Cuando hablamos de una persona con discapacidad, se puede referir a dos tipos de discapacidad: física y orgánica. Aunque muchos no la diferencien, no es lo mismo tener una discapacidad física que una orgánica.
La discapacidad física hace referencia a la disminución o ausencia de funciones motoras o físicas. Esto, a su vez, repercute en el desenvolvimiento o forma de llevar a cabo determinadas actividades en una sociedad que presenta severas limitaciones y barreras.
Por ello, las personas con discapacidad física encuentran dificultades en la realización de movimientos o en la manipulación de objetos y les puede afectar a otras áreas como el lenguaje.

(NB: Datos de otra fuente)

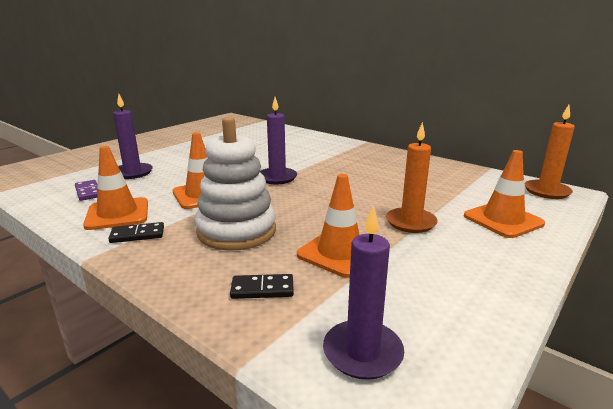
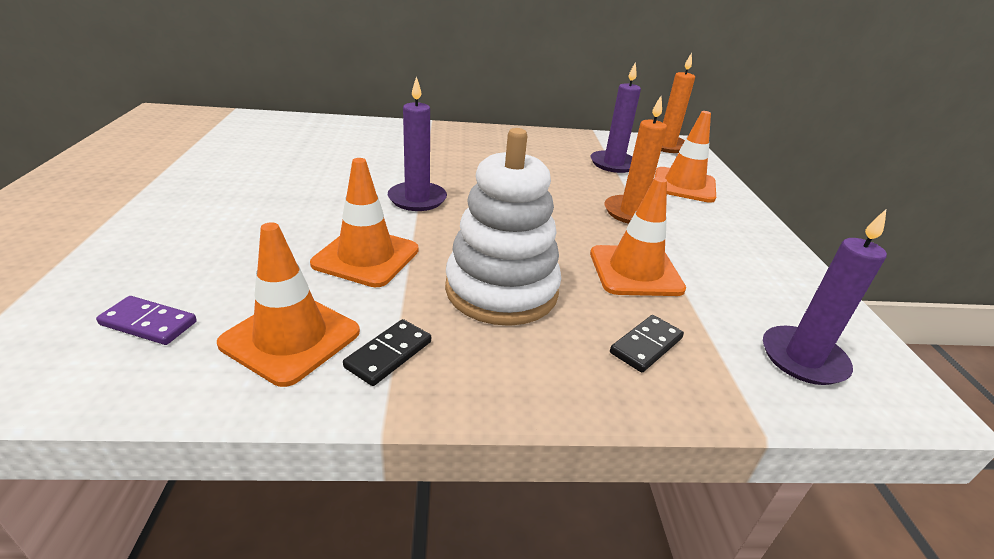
camera: 45 degrees left, 10 degrees up
(133, 173) = (170, 258): purple candle -> purple candle (613, 164)

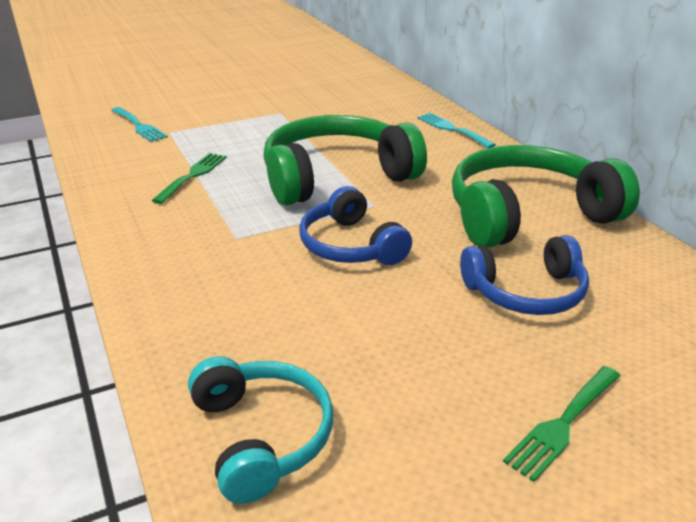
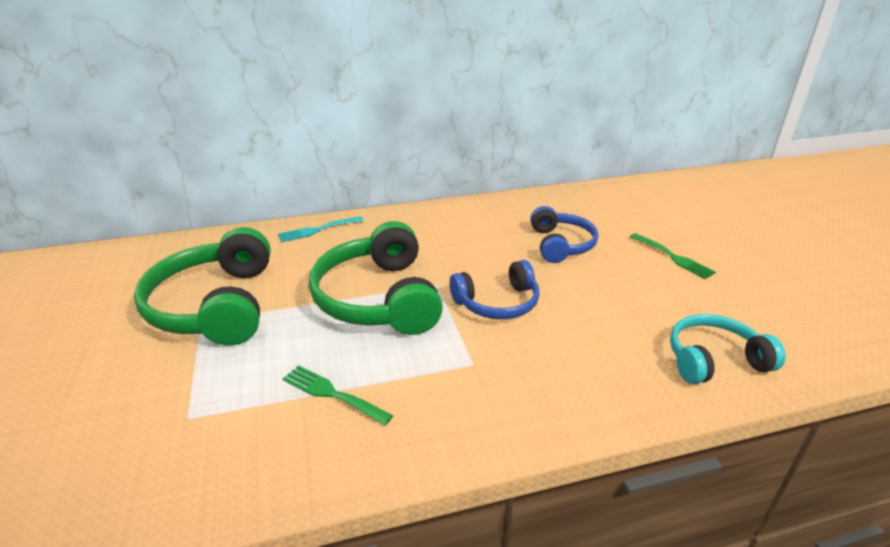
camera: 80 degrees left, 0 degrees up
(139, 126) = (143, 452): turquoise fork -> none
(527, 214) = (469, 226): green headphones -> green headphones (215, 305)

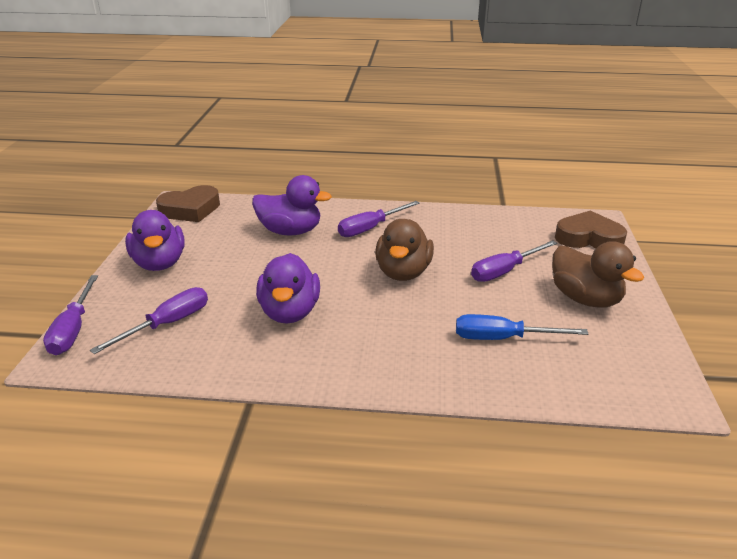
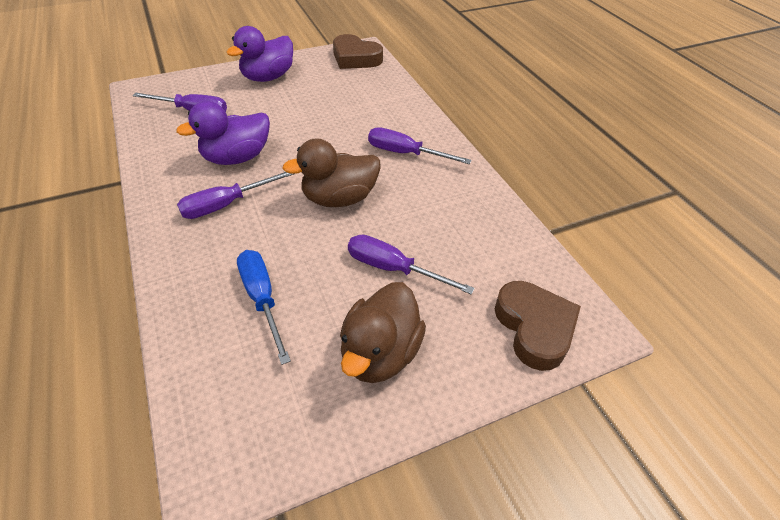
camera: 60 degrees right, 15 degrees up
(73, 329) = (169, 81): purple screwdriver -> purple screwdriver (226, 205)
(290, 231) = (361, 114): purple duck -> none

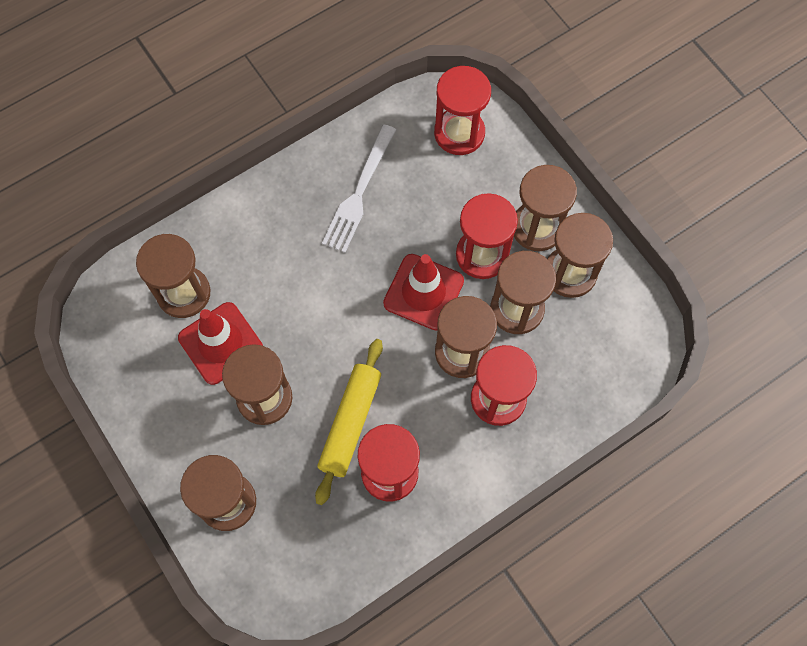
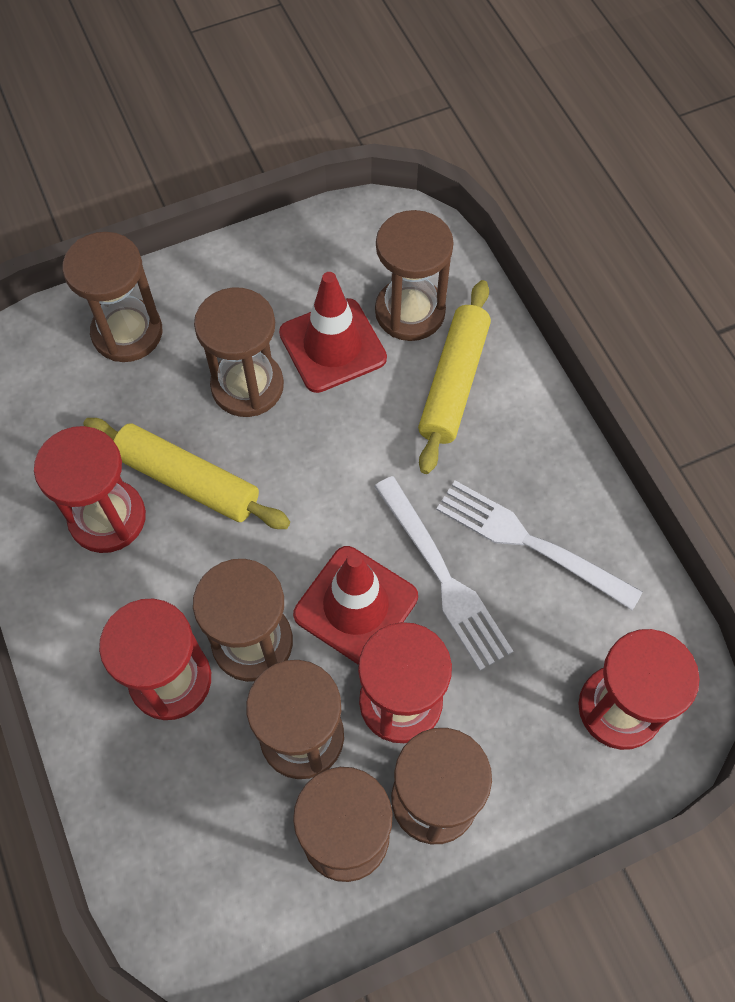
camera: 100 degrees right, 5 degrees down
(242, 255) = (453, 383): none -> yellow rolling pin
(393, 241) = (443, 577): none -> white fork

Mientras que la discapacidad orgánica es aquella producida por la pérdida de funcionalidad de algunos sistemas corporales, que suelen relacionarse con los órganos internos o procesos fisiológicos, ya sean de forma congénita o adquirida.
Es el caso de enfermedades renales (riñón), hepáticas (hígado) cardiopatías (corazón), fibrosis quística (pulmones), enfermedad de Crohn y enfermedades metabólicas (aparato digestivo); Linfedema (sistema linfático), hemofilia (coagulación de la sangre), lupus (sistema inmune); y cefaleas, migrañas, alzhéimer, párkinson, trastornos del sueño, fibromialgia o síndrome de fatiga crónica (sistema nervioso central).
A la invisibilidad, la incomprensión familiar, social y laboral y la falta de reconocimiento oficial por parte de la Administración se suman problemáticas diferentes en cada una de ellas que suponen importantes obstáculos en la vida diaria e influyen en la calidad de vida.
En el caso de la discapacidad física se ve, porque afecta a sus funciones motoras o físicas. La discapacidad orgánica es aquella que no se ve: la tienen personas que tienen algunos de sus órganos dañados o alguna dolencia genética.